Saturday, March 13, 2010

Medicate, Medicate

Families of hospice patients often complain that their loved one is "over-medicated." Dad isn't arousable and isn't talking, so it must be the morphine. If only we would turn down the drip, Dad would wake up and interact, or so the reasoning goes. A variation of this theme is the request that we reduce the pain medicine while family is visiting so that they can chat with Dad, then turn it back up later once everyone's left so that he can sleep. One of our many jobs is to gently explain that it's the disease, not the drugs, that is responsible for the patient's decline. We can't manipulate our patients' level of consciousness the way families often think we can.
 
A central tenet of hospice is that we don't hasten our patients' death, nor do we stand in the way of death. So we're sensitive to the charge that we're giving too much medicine when what we are trying to do is assure our patients' comfort. We give drugs the way Goldilocks might -- not too much, not too little, but just right.

Not long ago, I ran into the opposite problem. Anne was in the last phases of her colon cancer, admitted to our inpatient unit and, by the assessment of every staff member, comfortable and pain-free. "Not so," said her two adult daughters, "we want her sedated even more. Our mom is a stoic. She wouldn't report pain to you. But we know she's in pain, and we want her to have more morphine." Anne was intermittently conscious, and she had blinked when the daughters asked her if she was in pain. That was their evidence. But her face and body were relaxed, and her breathing was easy -- all signs that tell hospice workers their patients are pain-free. The staff felt they were being railroaded into giving more medication than they felt was justified. A nursing supervisor recorded a conversation at four o'clock in the morning with one daughter. "Are you telling me you want euthanasia for your mother?" she asked. "Yes" was the reply.

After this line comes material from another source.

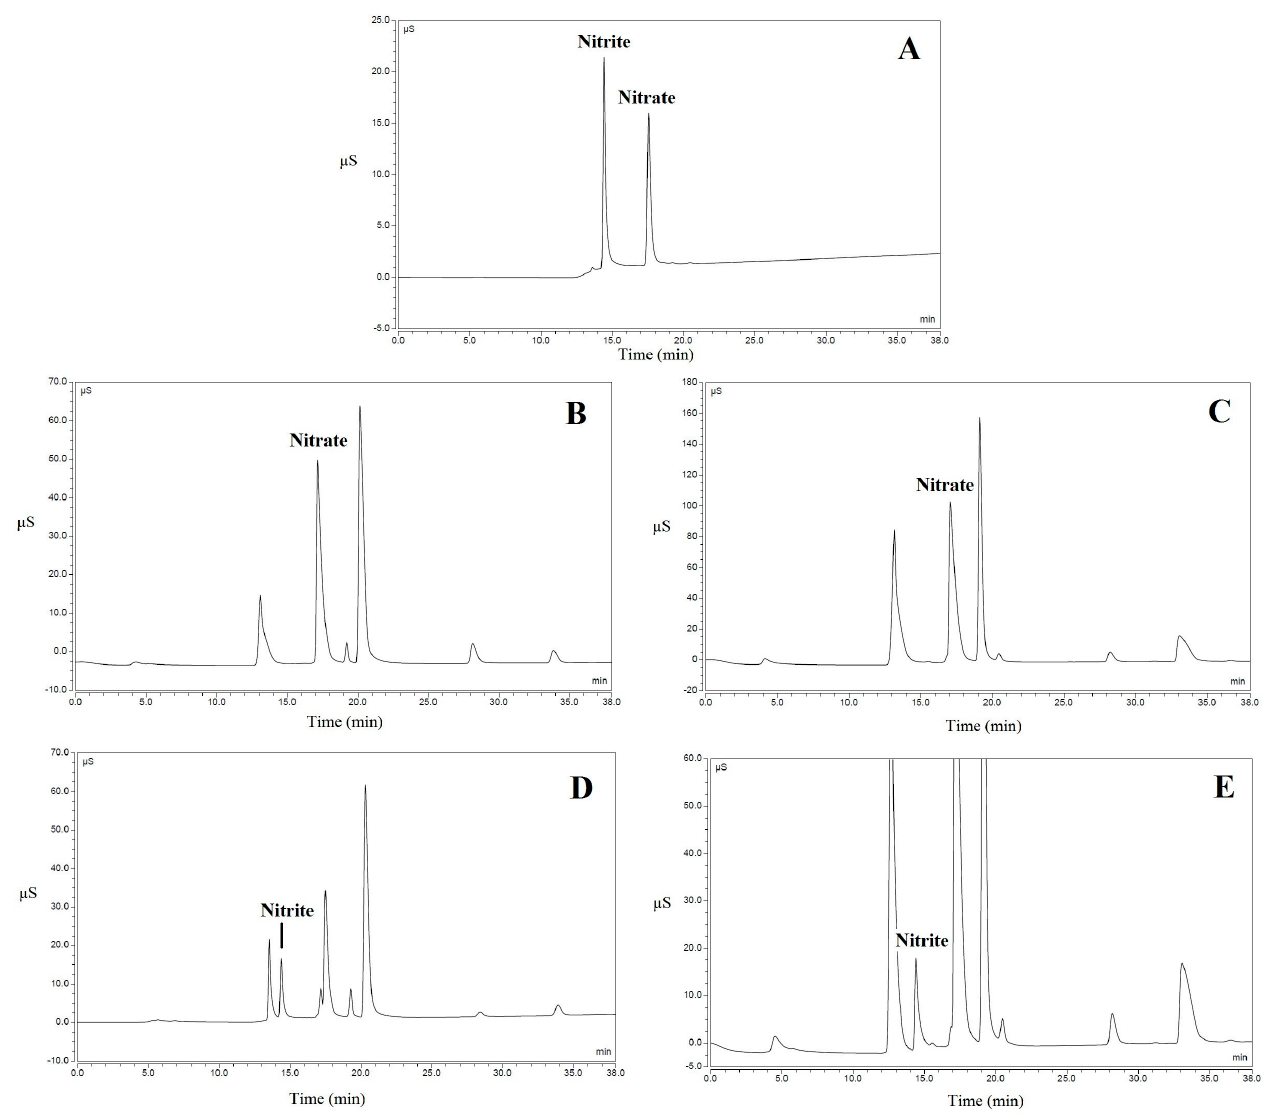
Figure 2. Chromatogram examples of HPIC analyses. ( A ): Nitrite and nitrate standard solution; ( B ): Fresh-cut Swiss chard sample with nitrate concentration of 2838.8 mg kg − 1 ; ( C ): Fresh-cut wild rocket sample with nitrate concentration of 7012.9 mg kg − 1 ; ( D ): Fresh-cut Swiss chard sample with nitrite concentration of 131.6 mg kg − 1 ; ( E ): Fresh-cut wild rocket sample with nitrite concentration of 206.6 mg kg − 1 .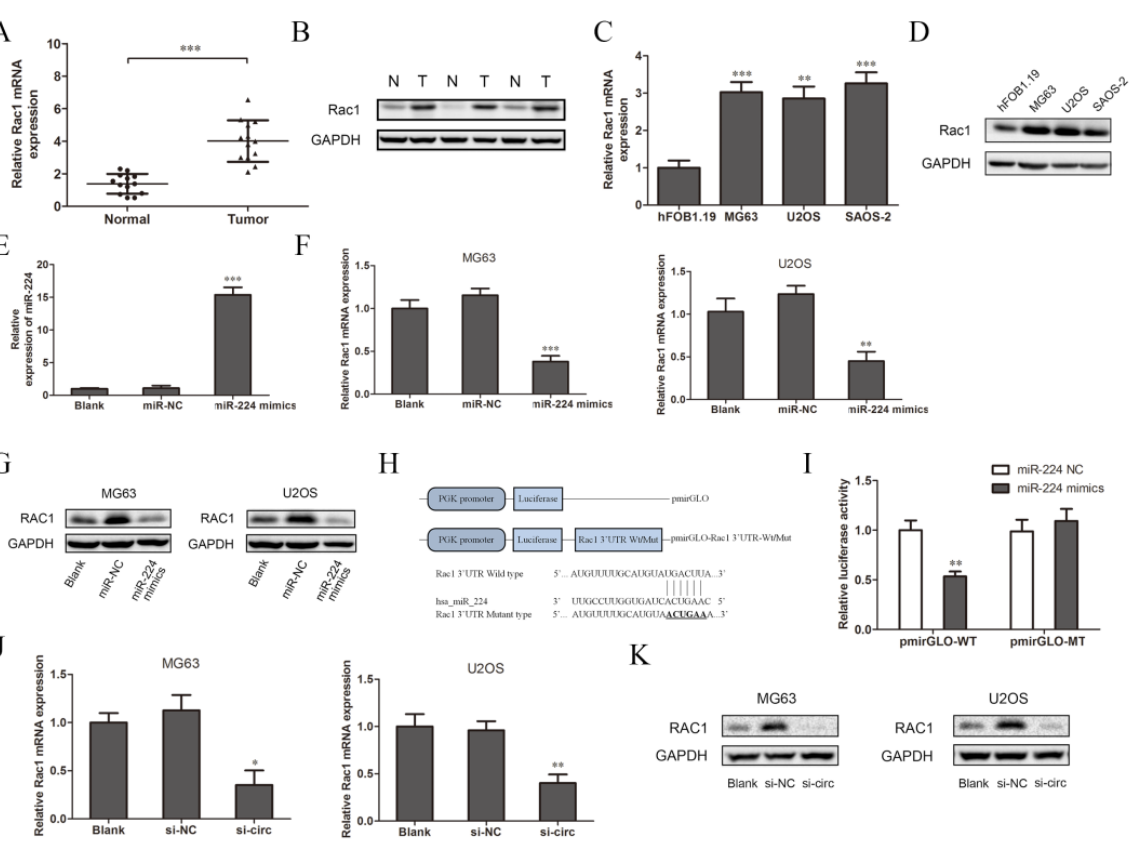
Figure 4. CircSRSF4 served as a ceRNA for miR-224 to regulate the expression of Rac1. ( A ) Relative expression of Rac1 mRNA in OS tissues and corresponding paracancerous tissues. ( B ) Expression of Rac1 in OS tissues and corresponding paracancerous tissues. ( C ) Relative expression of Rac1 mRNA in OS cell lines. ( D ) Expression of Rac1 in OS cell lines. ( E ) Expression of miR-224 in cells transfected with miR-224 mimics. ( F ) Relative expression of Rac1 mRNA in OS cell lines transfected with miR-224 mimics. ( G ) Expression of Rac1 in OS cell lines transfected with miR-224 mimics. ( H ) The structure of the pmirGLO-Rac1-3’UTR-WT/Mut recombinant vector. ( I ) Dual-luciferase reporter gene assay showed that miR-224 could bind to Rac1. ( J ) Relative expression of Rac1 mRNA in OS cells transfected with circSRSF4 siRNA. ( K ) Expression of Rac1 in OS cell lines transfected with circSRSF4 siRNA. * p < 0.05, ** p < 0.01, *** p <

I spent a couple of hours with the daughters over the last two or three days of their mother's life, talking in great detail about how we assessed patients and why we thought she was comfortable. I explained how we balance giving enough medication to relieve suffering while trying to avoid any hastening or acceleration of the dying process. The daughters didn't buy it. Right up to the end, when Anne was deeply unconscious and skipping breaths for 30 seconds or more, they clamored for more drugs. Our staff was convinced that Anne died peacefully, but there was no peace for those she left behind.

What motivates families to make a request like this? There are cynical explanations -- a son needs to get back to work, or there's a lot of money to be inherited. It's hard to believe that getting a will into probate faster would motivate a child to ask for euthanasia for a parent, but I suppose it's happened now and then. Or there may be an ambivalent relationship between players in the end-of-life drama. Perhaps there are unresolved issues stemming from childhood. Now that the child can, in effect, exercise parental power over his parent, it may be tempting to turn the tables once and for all. That, too, has probably happened from time to time.

But I believe the reason lies most often with the intense pain that people feel when their loved ones are dying before their eyes. Pain...and impotence, the inability to change the outcome, to protect a loved one from the finality of death. If I have no power to prevent my wife from dying, then I'll exercise my power to prevent her from feeling any pain at all. Both hospice workers and families share the goal of relieving suffering. But because we work in the fishbowl that is America's ambivalence about dying -- think of the "Obama death panel" insanity -- hospice people also must be sensitive to charges that "all you do is give them morphine and kill them." That need to balance is irrelevant to families grieving the loss of a loved one in advance of the loss itself. And therein, I think, lies the seed of the conflict we had with Anne's daughters. I know of no easy solution to the "medicate, medicate" dilemma other than to educate, educate.